When Robert Edgerton was preparing to do his work to get a doctorate in anthropology, he decided not to go to the other side of the world to study a group of people who were different, but rather to study people who had moved from an institution for people affected by intellectual disabilities into community-based settings. What he found was that, more than anything else, people affected by disabilities wanted to be seen as just another person, to have no one point at them because of an obvious disability. He titled his book The Cloak of Competence, because people hid their disabilities, their differences, under a cloak of sorts. One man, who could not tell time, work a broken watch and when he needed to know the time, he said “excuse me, my watch is broken. Can you tell me what time it is?” He never had to be embarrassed because he could ask for help because a thing was broken instead of him as a person.
The predominant our culture relative to disabilities is that people are broken. It is in the very word that is used, disability. The word means “it doesn’t work,” or “broken.” Because people affected by disabilities are seen as being less – less able, less visible, less intellectual, less competent – they are prone to being used, abused and coerced when their behavior is considered to be challenging, maladaptive, or concerning for their own health and safety and/or the health and safety of others especially during the Covid-19 pandemic.
In my work as a behaviour support specialist in Australia and elsewhere, I have focused on how to invite rather than force or coerce behaviour change. I recently saw a video of a 17-year-old man in the state of Kansas who died during a restraint that lasted approximately 30 minutes. His foster-father had called for assistance as the young man was hallucinating at home and needed help. The ambulance crew restrained him while also ensuring his safety, and then took him to a juvenile detention center instead of a hospital, even though he broke no laws. The young man appeared disoriented and was behaving, in the words of staff, oddly. At one point, one of the staff quickly took the young man’s jacket away from a chair in which he had put it, and when the young man tried to get it back, things escalated, and he died.

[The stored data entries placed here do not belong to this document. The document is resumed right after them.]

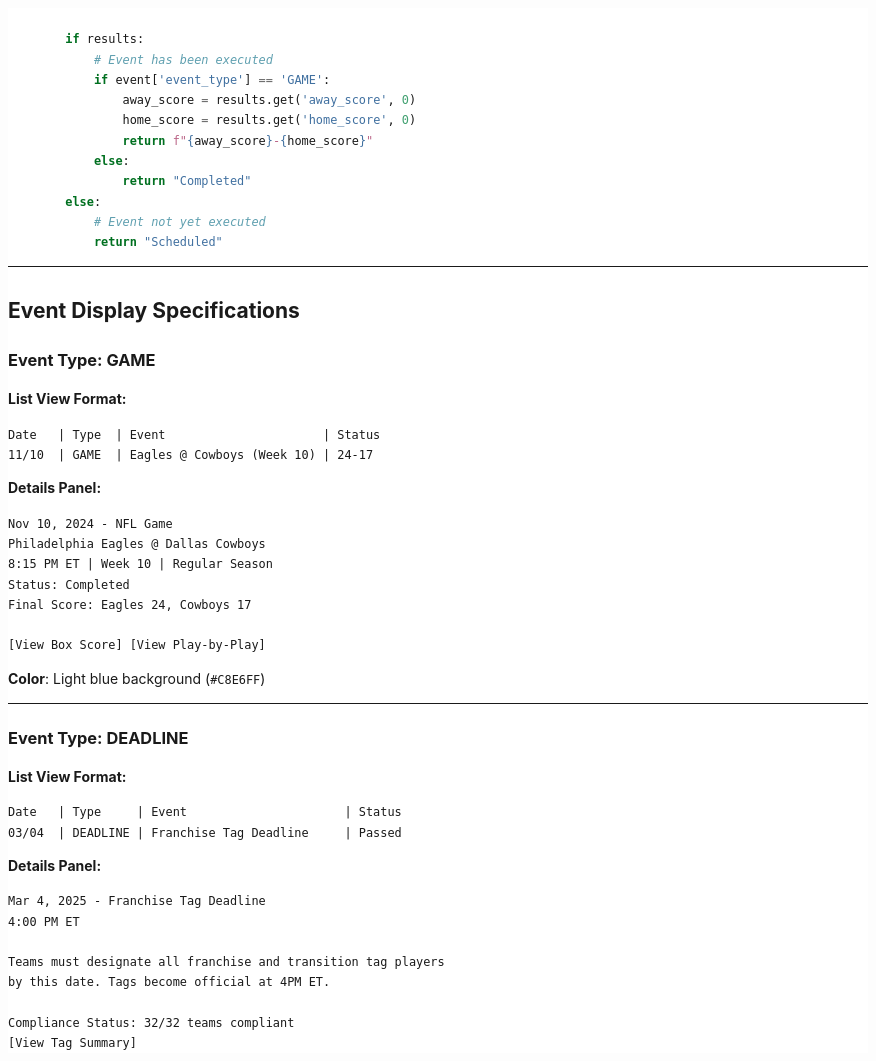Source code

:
 ```python

        if results:
            # Event has been executed
            if event['event_type'] == 'GAME':
                away_score = results.get('away_score', 0)
                home_score = results.get('home_score', 0)
                return f"{away_score}-{home_score}"
            else:
                return "Completed"
        else:
            # Event not yet executed
            return "Scheduled"
```

---

## Event Display Specifications

### Event Type: GAME

**List View Format:**
```
Date   | Type  | Event                      | Status
11/10  | GAME  | Eagles @ Cowboys (Week 10) | 24-17
```

**Details Panel:**
```
Nov 10, 2024 - NFL Game
Philadelphia Eagles @ Dallas Cowboys
8:15 PM ET | Week 10 | Regular Season
Status: Completed
Final Score: Eagles 24, Cowboys 17

[View Box Score] [View Play-by-Play]
```

**Color**: Light blue background (`#C8E6FF`)

---

### Event Type: DEADLINE

**List View Format:**
```
Date   | Type     | Event                      | Status
03/04  | DEADLINE | Franchise Tag Deadline     | Passed
```

**Details Panel:**
```
Mar 4, 2025 - Franchise Tag Deadline
4:00 PM ET

Teams must designate all franchise and transition tag players
by this date. Tags become official at 4PM ET.

Compliance Status: 32/32 teams compliant
[View Tag Summary]
```
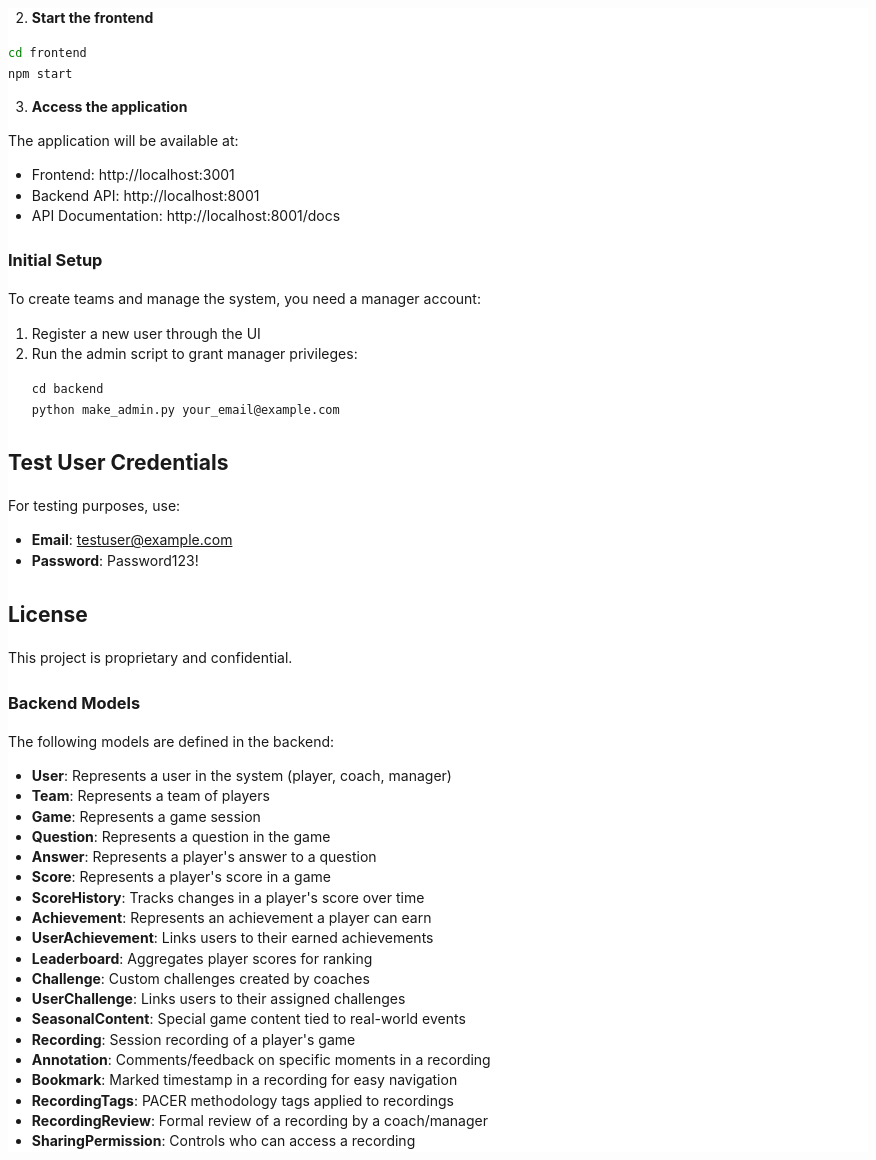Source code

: 2. **Start the frontend**

```bash
cd frontend
npm start
```

3. **Access the application**

The application will be available at:
- Frontend: http://localhost:3001
- Backend API: http://localhost:8001
- API Documentation: http://localhost:8001/docs

### Initial Setup

To create teams and manage the system, you need a manager account:

1. Register a new user through the UI
2. Run the admin script to grant manager privileges:
   ```
   cd backend
   python make_admin.py your_email@example.com
   ```

## Test User Credentials

For testing purposes, use:
- **Email**: testuser@example.com
- **Password**: Password123!

## License

This project is proprietary and confidential.

### Backend Models

The following models are defined in the backend:

- **User**: Represents a user in the system (player, coach, manager)
- **Team**: Represents a team of players
- **Game**: Represents a game session
- **Question**: Represents a question in the game
- **Answer**: Represents a player's answer to a question
- **Score**: Represents a player's score in a game
- **ScoreHistory**: Tracks changes in a player's score over time
- **Achievement**: Represents an achievement a player can earn
- **UserAchievement**: Links users to their earned achievements
- **Leaderboard**: Aggregates player scores for ranking
- **Challenge**: Custom challenges created by coaches
- **UserChallenge**: Links users to their assigned challenges
- **SeasonalContent**: Special game content tied to real-world events
- **Recording**: Session recording of a player's game
- **Annotation**: Comments/feedback on specific moments in a recording
- **Bookmark**: Marked timestamp in a recording for easy navigation
- **RecordingTags**: PACER methodology tags applied to recordings
- **RecordingReview**: Formal review of a recording by a coach/manager
- **SharingPermission**: Controls who can access a recording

The root of the issue, in my opinion, is the coercive nature of our human service system. Despite decades of research, hundreds of articles and conference presentations on the subject of reductions in the use of coercive, restrictive practices, the data indicates that the use of such practices has not significantly decreased and in some cases has actually increased.
In Australia, the National Disability Insurance Scheme (NDIS) supports approximately 484,000 people with disabilities. In a 12 month period from July 2020 through June 2021, the use of restraints increased by 240% over the previous year.

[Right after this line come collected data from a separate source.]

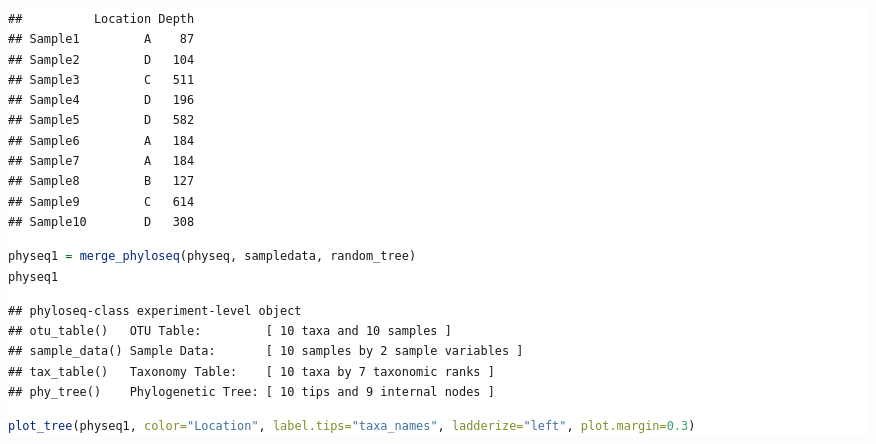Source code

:     ##          Location Depth
    ## Sample1         A    87
    ## Sample2         D   104
    ## Sample3         C   511
    ## Sample4         D   196
    ## Sample5         D   582
    ## Sample6         A   184
    ## Sample7         A   184
    ## Sample8         B   127
    ## Sample9         C   614
    ## Sample10        D   308

``` r
physeq1 = merge_phyloseq(physeq, sampledata, random_tree)
physeq1
```

    ## phyloseq-class experiment-level object
    ## otu_table()   OTU Table:         [ 10 taxa and 10 samples ]
    ## sample_data() Sample Data:       [ 10 samples by 2 sample variables ]
    ## tax_table()   Taxonomy Table:    [ 10 taxa by 7 taxonomic ranks ]
    ## phy_tree()    Phylogenetic Tree: [ 10 tips and 9 internal nodes ]

``` r
plot_tree(physeq1, color="Location", label.tips="taxa_names", ladderize="left", plot.margin=0.3)
```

In the England, the use of restraint increased from 22,000 reports in 2017 to 38,000 reports in 2019.
The United States does not have a centralized system for monitoring the use of restraint, seclusion and other coercive practices. Individual states such as Wisconsin, Texas, Illinois and Maryland have noted increases in the use of coercive practices similar to Australia and England.
It is disheartening to me, after spending almost 40 years teaching how to not restraint people, that restraints are actually increasing. We need a new model, a new way of thinking, about what we do. The book Allies in Emancipation is out of print. It was published in Australia, and it is my hope that everyone who reads this blog will contact their universities or organisations and ask how to get this book published again. The editors, Patricia O’Brien from Australia and Martin Sullivan from New Zealand, have since retired but surely there is a way to get this book back in circulation.
In my own words, this book is about how to stop fitting people into the services offered by the human service system and instead designing individualized supports that can emancipate people from a service system and provide with structured supports that can better improve the quality of their lives. Do everything you can to get this book!